This is where things get hairy and where an emphasis on formal structures alone will not do justice to mythology. Myths vary because people think with them. They are modifying them, in part, to suit the needs of the situation with which they are thinking. A little like Kuhn’s scientific paradigms, these myths make possible these thoughts by limiting how things are thought about. Unlike a research paradigm, though, a mythic structure is very loose, defined by very flexible categories and relations. They are patterns of relations as much as anything else.
So, when we deal with a myth, we ought generally assume that it speaks to several domains of thought. It is descriptive and proscriptive, political and religious, ‘scientific’ and allegorical. To the extent that a myth lives, it retains its vitality through its participation in multiple registers. The engine of its dynamism lies in the implicit contradictions in this situation. It is an allegory for the heavens even as it examines, endorses, and qualifies a certain set of social relations, for example.
This just looks at mythic structure synchronically, within one moment of its history. Over time, diachronically, that structure will be used to speak to many situations.

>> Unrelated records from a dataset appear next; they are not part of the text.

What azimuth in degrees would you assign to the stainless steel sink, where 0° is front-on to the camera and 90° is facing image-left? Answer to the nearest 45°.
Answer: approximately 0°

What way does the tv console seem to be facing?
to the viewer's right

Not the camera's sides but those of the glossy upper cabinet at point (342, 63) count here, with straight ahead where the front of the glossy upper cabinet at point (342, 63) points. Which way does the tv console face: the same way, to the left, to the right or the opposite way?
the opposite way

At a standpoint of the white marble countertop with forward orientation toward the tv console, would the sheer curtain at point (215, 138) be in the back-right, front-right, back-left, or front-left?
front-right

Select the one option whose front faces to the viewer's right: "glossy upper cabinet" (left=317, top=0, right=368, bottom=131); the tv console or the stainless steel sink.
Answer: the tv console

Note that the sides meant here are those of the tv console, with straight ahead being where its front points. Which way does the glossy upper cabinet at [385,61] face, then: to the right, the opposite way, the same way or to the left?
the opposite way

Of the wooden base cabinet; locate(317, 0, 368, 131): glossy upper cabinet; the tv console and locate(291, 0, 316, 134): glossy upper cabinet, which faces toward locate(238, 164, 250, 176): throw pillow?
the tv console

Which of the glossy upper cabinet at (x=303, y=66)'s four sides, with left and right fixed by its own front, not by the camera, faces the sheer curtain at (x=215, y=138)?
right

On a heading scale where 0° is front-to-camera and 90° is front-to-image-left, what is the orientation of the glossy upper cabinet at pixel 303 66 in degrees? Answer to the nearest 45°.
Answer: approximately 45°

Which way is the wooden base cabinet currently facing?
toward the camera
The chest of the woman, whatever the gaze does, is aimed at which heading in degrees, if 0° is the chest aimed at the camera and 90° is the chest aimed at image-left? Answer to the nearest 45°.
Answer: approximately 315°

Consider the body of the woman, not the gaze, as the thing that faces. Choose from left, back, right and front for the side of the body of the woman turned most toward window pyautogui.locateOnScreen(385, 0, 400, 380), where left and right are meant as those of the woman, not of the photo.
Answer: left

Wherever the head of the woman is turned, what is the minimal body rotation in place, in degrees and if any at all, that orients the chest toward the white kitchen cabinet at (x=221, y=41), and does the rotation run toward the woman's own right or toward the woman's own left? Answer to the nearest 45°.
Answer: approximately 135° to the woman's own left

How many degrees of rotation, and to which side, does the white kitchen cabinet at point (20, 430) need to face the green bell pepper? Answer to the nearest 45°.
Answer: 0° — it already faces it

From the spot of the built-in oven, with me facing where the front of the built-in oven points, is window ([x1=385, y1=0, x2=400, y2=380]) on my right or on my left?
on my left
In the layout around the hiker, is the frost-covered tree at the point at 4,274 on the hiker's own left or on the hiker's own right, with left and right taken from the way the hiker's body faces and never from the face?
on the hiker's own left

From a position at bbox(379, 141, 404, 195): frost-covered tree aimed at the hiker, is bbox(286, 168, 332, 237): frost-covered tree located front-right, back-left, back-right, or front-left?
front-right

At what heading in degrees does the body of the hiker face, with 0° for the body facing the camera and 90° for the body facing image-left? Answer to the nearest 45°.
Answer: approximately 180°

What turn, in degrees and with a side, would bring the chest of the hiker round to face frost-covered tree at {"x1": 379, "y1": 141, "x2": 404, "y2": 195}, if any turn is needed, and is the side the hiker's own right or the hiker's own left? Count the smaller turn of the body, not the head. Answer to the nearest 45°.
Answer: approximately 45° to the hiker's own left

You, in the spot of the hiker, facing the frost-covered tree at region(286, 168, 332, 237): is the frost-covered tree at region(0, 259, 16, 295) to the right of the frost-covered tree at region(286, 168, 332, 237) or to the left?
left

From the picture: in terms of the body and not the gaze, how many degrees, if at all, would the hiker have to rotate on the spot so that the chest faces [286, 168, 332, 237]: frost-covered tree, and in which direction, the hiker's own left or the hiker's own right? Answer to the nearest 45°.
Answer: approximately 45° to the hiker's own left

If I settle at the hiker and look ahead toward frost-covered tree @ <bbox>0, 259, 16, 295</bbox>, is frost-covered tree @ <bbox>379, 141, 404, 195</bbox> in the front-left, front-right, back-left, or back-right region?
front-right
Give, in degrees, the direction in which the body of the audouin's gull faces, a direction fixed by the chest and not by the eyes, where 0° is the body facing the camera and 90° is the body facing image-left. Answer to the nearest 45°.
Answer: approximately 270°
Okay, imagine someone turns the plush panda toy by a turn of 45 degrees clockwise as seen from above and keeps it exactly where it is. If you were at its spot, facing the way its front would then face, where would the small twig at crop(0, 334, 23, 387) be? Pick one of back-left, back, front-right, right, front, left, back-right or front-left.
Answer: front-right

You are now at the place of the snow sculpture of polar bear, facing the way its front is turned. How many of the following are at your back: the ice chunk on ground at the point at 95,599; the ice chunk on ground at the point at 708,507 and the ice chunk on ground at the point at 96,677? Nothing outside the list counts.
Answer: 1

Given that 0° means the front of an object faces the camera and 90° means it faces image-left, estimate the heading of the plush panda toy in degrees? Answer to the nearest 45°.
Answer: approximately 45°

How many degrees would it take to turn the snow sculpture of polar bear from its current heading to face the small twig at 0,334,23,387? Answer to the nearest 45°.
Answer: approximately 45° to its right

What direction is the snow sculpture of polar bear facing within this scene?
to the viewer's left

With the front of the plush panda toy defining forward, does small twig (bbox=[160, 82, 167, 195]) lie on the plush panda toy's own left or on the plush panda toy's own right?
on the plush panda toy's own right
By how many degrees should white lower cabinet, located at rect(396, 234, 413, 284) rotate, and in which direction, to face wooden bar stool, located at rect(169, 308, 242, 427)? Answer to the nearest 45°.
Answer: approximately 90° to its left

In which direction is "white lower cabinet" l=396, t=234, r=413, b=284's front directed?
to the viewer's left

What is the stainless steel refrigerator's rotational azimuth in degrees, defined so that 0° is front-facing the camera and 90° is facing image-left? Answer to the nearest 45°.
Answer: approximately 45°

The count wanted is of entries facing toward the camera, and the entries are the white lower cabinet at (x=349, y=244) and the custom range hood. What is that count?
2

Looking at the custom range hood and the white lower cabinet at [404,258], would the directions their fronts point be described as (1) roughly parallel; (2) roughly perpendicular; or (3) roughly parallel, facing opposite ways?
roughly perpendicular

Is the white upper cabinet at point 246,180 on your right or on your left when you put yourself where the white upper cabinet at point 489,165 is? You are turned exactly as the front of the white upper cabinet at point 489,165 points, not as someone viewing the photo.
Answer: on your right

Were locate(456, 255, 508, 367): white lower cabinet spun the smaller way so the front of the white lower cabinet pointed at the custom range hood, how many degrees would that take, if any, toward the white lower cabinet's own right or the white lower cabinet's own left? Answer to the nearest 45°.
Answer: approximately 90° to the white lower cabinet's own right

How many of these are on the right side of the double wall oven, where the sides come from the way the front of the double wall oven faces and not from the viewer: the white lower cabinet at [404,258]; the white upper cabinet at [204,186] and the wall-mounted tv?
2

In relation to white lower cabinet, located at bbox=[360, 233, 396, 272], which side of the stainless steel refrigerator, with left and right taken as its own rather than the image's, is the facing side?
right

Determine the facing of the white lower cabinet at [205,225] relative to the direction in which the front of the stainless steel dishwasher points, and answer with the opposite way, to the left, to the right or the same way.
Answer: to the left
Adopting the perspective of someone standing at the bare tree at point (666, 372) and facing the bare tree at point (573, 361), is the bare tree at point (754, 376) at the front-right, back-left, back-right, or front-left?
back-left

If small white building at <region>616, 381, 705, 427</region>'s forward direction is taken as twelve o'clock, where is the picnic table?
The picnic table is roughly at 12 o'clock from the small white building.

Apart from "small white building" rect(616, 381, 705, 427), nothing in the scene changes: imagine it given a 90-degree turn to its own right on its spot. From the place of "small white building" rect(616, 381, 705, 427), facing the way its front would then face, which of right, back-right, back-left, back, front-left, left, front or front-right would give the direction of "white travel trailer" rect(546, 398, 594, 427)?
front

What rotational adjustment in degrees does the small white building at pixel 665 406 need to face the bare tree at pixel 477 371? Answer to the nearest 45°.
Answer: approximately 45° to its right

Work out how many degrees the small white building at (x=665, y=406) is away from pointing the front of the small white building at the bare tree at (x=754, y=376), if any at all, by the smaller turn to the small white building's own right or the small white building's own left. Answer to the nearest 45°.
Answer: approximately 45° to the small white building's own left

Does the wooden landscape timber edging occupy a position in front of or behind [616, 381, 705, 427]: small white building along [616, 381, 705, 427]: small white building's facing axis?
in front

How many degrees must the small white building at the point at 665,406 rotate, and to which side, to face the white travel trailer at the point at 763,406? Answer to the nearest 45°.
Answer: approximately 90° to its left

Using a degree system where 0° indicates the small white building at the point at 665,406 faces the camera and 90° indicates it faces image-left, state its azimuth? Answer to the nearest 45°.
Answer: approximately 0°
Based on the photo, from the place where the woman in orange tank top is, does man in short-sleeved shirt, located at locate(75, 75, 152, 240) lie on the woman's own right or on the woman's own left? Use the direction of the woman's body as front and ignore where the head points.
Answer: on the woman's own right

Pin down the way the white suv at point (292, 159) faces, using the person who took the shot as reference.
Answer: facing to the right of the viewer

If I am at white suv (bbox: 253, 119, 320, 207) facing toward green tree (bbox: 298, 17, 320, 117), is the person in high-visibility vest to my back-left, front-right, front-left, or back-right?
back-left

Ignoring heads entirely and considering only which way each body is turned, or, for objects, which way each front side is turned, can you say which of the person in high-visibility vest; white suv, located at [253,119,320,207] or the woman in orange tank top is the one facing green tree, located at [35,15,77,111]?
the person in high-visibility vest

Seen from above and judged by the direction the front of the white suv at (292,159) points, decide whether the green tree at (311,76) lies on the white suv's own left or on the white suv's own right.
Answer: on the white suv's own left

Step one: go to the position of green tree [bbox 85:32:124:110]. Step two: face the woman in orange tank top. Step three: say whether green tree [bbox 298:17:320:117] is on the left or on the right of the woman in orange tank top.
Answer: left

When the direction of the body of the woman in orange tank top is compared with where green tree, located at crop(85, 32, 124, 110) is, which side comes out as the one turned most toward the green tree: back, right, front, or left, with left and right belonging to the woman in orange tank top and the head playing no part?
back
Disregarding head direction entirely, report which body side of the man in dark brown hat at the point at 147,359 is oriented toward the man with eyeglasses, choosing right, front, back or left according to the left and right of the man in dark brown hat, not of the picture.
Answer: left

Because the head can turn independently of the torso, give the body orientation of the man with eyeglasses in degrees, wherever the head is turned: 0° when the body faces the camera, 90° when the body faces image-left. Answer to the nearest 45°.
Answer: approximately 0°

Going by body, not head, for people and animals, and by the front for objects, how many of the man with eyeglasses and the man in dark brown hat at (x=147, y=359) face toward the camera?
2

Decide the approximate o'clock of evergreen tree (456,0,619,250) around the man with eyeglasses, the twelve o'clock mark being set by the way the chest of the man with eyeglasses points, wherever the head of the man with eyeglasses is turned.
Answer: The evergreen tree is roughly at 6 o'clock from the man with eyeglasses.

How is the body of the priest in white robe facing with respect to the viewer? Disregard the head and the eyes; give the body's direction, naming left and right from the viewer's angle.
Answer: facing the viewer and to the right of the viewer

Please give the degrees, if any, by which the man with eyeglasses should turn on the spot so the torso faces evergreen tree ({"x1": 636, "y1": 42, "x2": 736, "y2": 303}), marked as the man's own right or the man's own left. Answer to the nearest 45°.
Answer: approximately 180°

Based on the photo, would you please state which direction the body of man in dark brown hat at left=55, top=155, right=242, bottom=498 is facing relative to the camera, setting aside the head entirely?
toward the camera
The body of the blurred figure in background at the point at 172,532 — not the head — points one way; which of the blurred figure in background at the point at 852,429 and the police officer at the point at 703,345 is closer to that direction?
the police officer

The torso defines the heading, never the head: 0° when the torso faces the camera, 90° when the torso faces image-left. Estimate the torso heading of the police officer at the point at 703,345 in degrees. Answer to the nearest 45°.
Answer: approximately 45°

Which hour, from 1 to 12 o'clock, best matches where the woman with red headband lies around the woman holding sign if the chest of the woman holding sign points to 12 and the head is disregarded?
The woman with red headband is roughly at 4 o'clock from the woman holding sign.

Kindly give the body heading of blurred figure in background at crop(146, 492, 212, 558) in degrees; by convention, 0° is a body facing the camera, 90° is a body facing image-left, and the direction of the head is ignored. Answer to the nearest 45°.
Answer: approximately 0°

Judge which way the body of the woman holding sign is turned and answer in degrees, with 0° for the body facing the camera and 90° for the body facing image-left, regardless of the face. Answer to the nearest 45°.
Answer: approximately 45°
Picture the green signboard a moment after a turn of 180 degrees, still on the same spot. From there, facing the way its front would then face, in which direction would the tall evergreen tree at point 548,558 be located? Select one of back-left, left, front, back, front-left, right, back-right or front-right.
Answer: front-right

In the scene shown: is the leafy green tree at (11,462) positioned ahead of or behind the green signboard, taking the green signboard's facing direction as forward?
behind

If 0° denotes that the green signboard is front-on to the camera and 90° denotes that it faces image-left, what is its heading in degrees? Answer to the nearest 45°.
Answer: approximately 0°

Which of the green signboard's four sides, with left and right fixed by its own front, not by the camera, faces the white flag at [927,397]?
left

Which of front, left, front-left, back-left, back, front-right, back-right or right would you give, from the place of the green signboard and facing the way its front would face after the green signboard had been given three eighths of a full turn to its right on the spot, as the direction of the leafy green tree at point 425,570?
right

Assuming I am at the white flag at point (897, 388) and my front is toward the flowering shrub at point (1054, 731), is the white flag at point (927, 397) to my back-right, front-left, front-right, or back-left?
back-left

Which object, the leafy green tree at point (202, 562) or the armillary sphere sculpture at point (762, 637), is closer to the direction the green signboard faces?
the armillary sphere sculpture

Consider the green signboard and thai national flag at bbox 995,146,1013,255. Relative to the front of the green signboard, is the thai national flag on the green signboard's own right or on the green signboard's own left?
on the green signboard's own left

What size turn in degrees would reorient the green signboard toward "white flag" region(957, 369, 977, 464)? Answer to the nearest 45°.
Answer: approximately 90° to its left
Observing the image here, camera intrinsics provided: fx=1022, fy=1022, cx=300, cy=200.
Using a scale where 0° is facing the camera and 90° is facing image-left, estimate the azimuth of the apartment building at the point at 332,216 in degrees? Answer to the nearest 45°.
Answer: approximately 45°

In most cases, the situation being addressed is only partially explicit, leaving those of us outside the situation with a dim view of how or why a mythic structure has been brought to bear.
This is true of the Bible’s texts as well as for any other body of myths. I would caution turning this into an overly romantic account of the unifying nature of myth. People using myth in this way tend to appreciate that there are multiple registers of reference and are mostly able to distinguish one from another.
Which is to say, in its fullest historical sense, any given set of myths is only ever partially religious or spiritual. I focus on the spiritual side because, in most cases, that part is most pertinent to discussions here. I do so from a gnostic attitude, which is to say that I take my spiritual experience to be primary and the mythic material to be an essential ancillary tool for contemplating and appreciating that spiritual experience.
That sounds more straightforward than it is. My spiritual experience is not itself ahistorical and spiritual presences often have elective affinities for families of myths (though I have found those families to cross easy historical divisions). Spiritual presences often have a key role to play in anchoring many forms of human sociality, so that the spiritual dimensions of the myth already overlap with the practical, descriptive, and social dimensions of it.
A myth becomes interesting to me in this context for the way in which it permits the invisible world to communicate presently.